Finally! I have found a YA novel that uses rhetorical strategy lingo of my AP Language students. See guys, this stuff does appear in REAL life.
Title: ‘The Vigilante Poets of Selwyn Academy’
Author: Kate Hattemer
Publisher: Knopf Books for Young Readers
Available: NOW at your local library/book store
Summary (from Goodreads):
Witty, sarcastic Ethan and his three friends decide to take down the reality TV show, For Art's Sake, that is being filmed at their high school, the esteemed Selwyn Arts Academy, where each student is more talented than the next. While studying Ezra Pound in English class, the friends are inspired to write a vigilante long poem and distribute it to the student body, detailing the evils of For Art's Sake. But then Luke—the creative force behind the poem and leader of the anti-show movement—becomes a contestant on the nefarious show. It's up to Ethan, his two remaining best friends, and a heroic gerbil named Baconnaise to save their school. Along the way, they'll discover a web of secrets and corruption involving the principal, vice principal, and even their favorite teacher.
I read this book in two sittings in March, which is one of my busiest months. That is how much I really enjoyed reading this book.

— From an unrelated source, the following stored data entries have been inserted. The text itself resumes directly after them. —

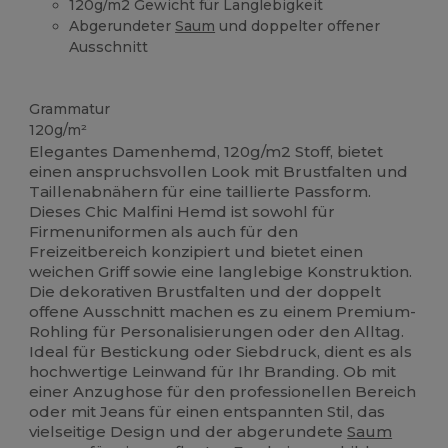
120g/m2 Gewicht für Langlebigkeit
Abgerundeter
Saum
und doppelter offener
Ausschnitt
Hoher Bestand
Grammatur
120g/m²
Elegantes Damenhemd, 120g/m2 Stoff, bietet
einen anspruchsvollen Look mit Brustfalten und
Taillenabnähern für eine taillierte Passform.
Dieses Chic Malfini Hemd ist sowohl für
Firmenuniformen als auch für den
Freizeitbereich konzipiert und bietet einen
weichen Griff sowie eine langlebige Konstruktion.
Die dekorativen Brustfalten und der doppelt
offene Ausschnitt machen es zu einem Premium-
Rohling für Personalisierungen oder den Alltag.
Ideal für Bestickung oder Siebdruck, dient es als
hochwertige Leinwand für Ihr Branding. Ob mit
einer Anzughose für den professionellen Bereich
oder mit Jeans für einen entspannten Stil, das
vielseitige Design und der abgerundete
Saum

First, let me talk plot—which I loved. The idea what words can (and do) change the world really drove the storytelling. It is a fabulous reminder to teenagers to actually listen and participate in English class because if nothing else, English teachers can help students learn to use their words in a more effective way—possibly to take down the corruption that surrounds them. Just a thought.

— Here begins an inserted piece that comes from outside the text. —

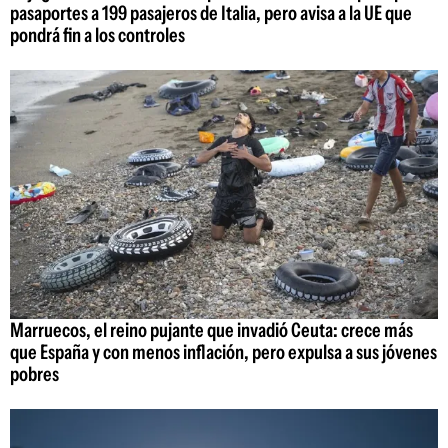
pasaportes a 199 pasajeros de Italia, pero avisa a la UE que
pondrá fin a los controles
Marruecos, el reino pujante que invadió Ceuta: crece más
que España y con menos inflación, pero expulsa a sus jóvenes
pobres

I also loved seeing the upper-level vocabulary words used throughout this novel. I was tweeting my AP Language students because I would see one of their rhetorical strategy terms in the novel. It made me smile.

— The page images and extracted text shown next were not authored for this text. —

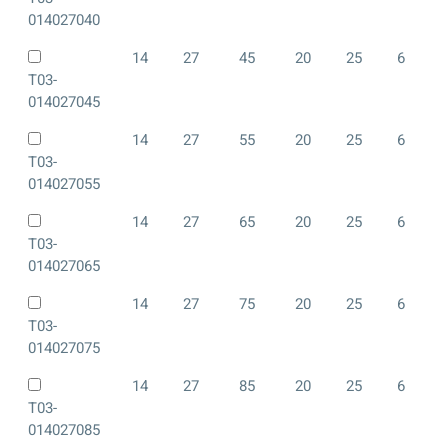
014027040
14
27
45
20
25
6
T03-
014027045
14
27
55
20
25
6
T03-
014027055
14
27
65
20
25
6
T03-
014027065
14
27
75
20
25
6
T03-
014027075
14
27
85
20
25
6
T03-
014027085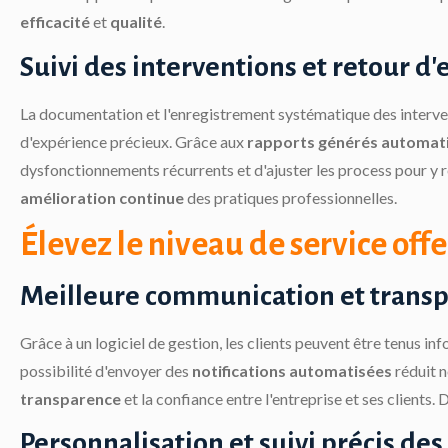
efficacité
et
qualité
.
Suivi des interventions et retour d
La documentation et l'enregistrement systématique des interven
d'expérience précieux. Grâce aux
rapports générés automa
dysfonctionnements récurrents et d'ajuster les process pour y re
amélioration continue
des pratiques professionnelles.
Élevez le niveau de service offe
Meilleure communication et trans
Grâce à un logiciel de gestion, les clients peuvent être tenus i
possibilité d'envoyer des
notifications automatisées
réduit n
transparence
et la confiance entre l'entreprise et ses clients.
Personnalisation et suivi précis des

The idea of reality TV hitting our schools, and we have seen this already, is something not only topical but also applicable to teen lives. I mean, some of today's teens really hold reality “stars” in high esteem. They would love to find themselves on a reality show. I think for this reason, many teenagers will find the novel engaging. For those who are against everything reality TV stands for...you too will find the novel engaging.
I found the pacing to be right on target. As readers, we know what we need to know at the right moments. And the characters, they all brought something to the table. Do you know how sometimes you read a book and you think, “Where is the writer taking this character?” or “Why is this character even here?” Yeah, that doesn't happen. They all build from one another—sometimes what appears to be the most trustworthy character on the page is the one who has the biggest 180.
Which I liked.
Do I recommend this book?
Yes—I especially recommend this novel to readers who enjoy realistic fiction. I thought the novel was a solid read with a solid story and strong characters.
I especially feel that the book is for the more sophisticated reader in your life, but I think anyone who has ever felt like rebelling against anything they didn't agree with would enjoy the novel.